Posted on 11 February 2020
Premium flowers are amongst the most coveted wedding flowers on the market. They are visually stunning and extremely popular – however, there is often a much steeper price point to their beauty, as opposed to their less bougie flower brethren.
So, what constitutes a premium flower?
What makes a flower premium can be one of, or several aspects of the plants.
First, is the lifecycle of the flower in question. Some flowers, despite being highly sought after, are only available for a small portion of the year.
Another reason may be the lifetime of the flower. A flower may only survive for a very brief amount of time after blooming, which also factors into its high price point.
The third main factor is colour – certain colours of flowers are harder to produce, and hence make the flower more expensive.
Peonies are without a doubt the most popular premium flower on the market. They are a special variety of rose, and are only available (in Australia) for a brief number of months, from approximately the middle of October to the middle of December. They are easily recognised by the trademark “folded look” in the centre portions of their buds.
Dahlias come in a wide array of very unique colours, and are one of the more particularly beautiful “full face” flowers. They have a large bud, and some varieties can even grow to be the size of dinner plates (very appropriately named “Dinnerplate Dahlias”).
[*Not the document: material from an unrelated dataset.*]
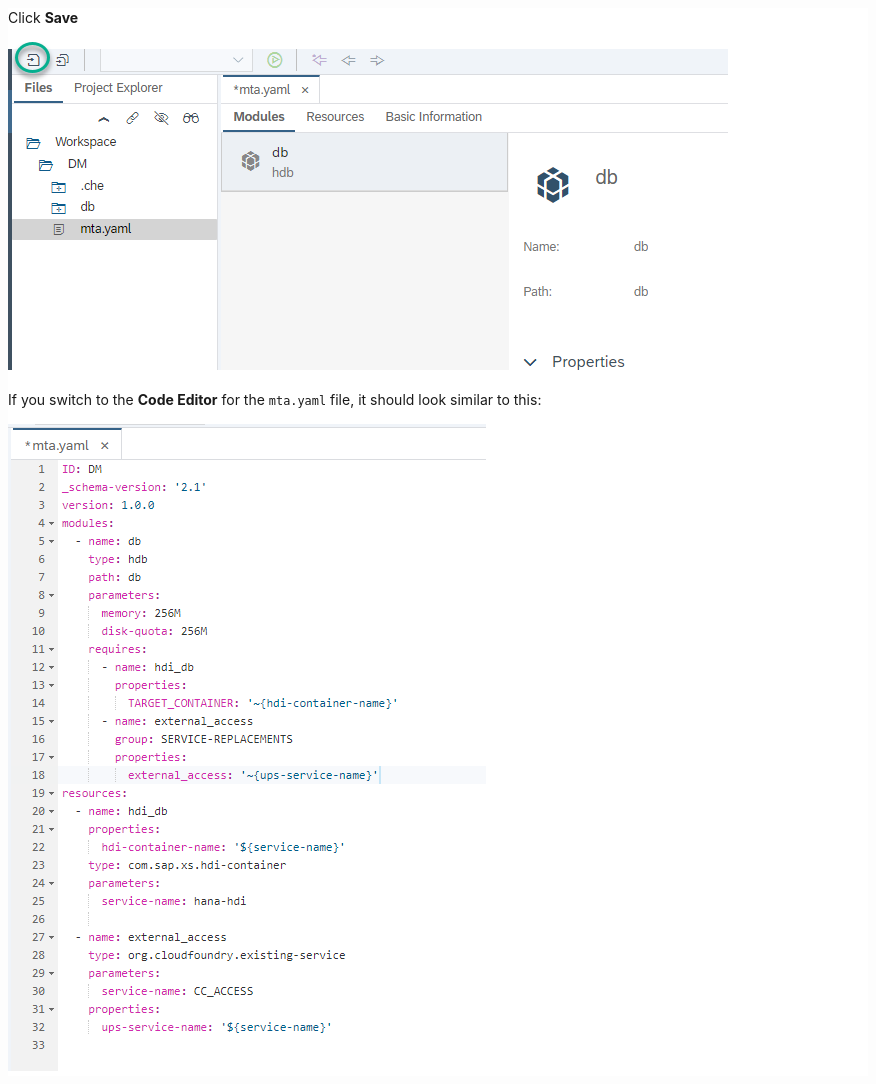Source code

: Click **Save**

![cross container access](17.png)

If you switch to the **Code Editor** for the `mta.yaml` file, it should look similar to this:

![MTA yaml](19.png)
However, the dahlia is unfortunately a premium flower which dies very soon after blooming, and are the embodiment of the phrase “beauty is but fleeting”.
Phalaenopsis orchids are the largest variety of orchid, and are also the most visually gorgeous. It is delicate and elegant, and are most commonly used in arrangements to create a stunning cascading or teardrop effect, but again, the cost of beauty is, in this case, a steep one.
Despite not being a flower, it is nonetheless a very popular grass most commonly used in rustic themed floral arrangements. This grass is also very seasonal, with its peak season between the months of March and May (Australia). Towards the outer edges of its season, you can still find it, but in its much less impressive form, as the wet season tends to destroy the nice fluffy growth of the grass and you are left with much thinner stems.
These are only a few of the very, very many premium flowers out there, but these are for sure amongst the most popular. If your heart is set on one (or more!) of these premium beauties, don’t say we didn’t warn you about the price. But there is a reason that despite this fact they are so popular – the flowers speak for themselves, and the end results are generally well worth breaking the bank for.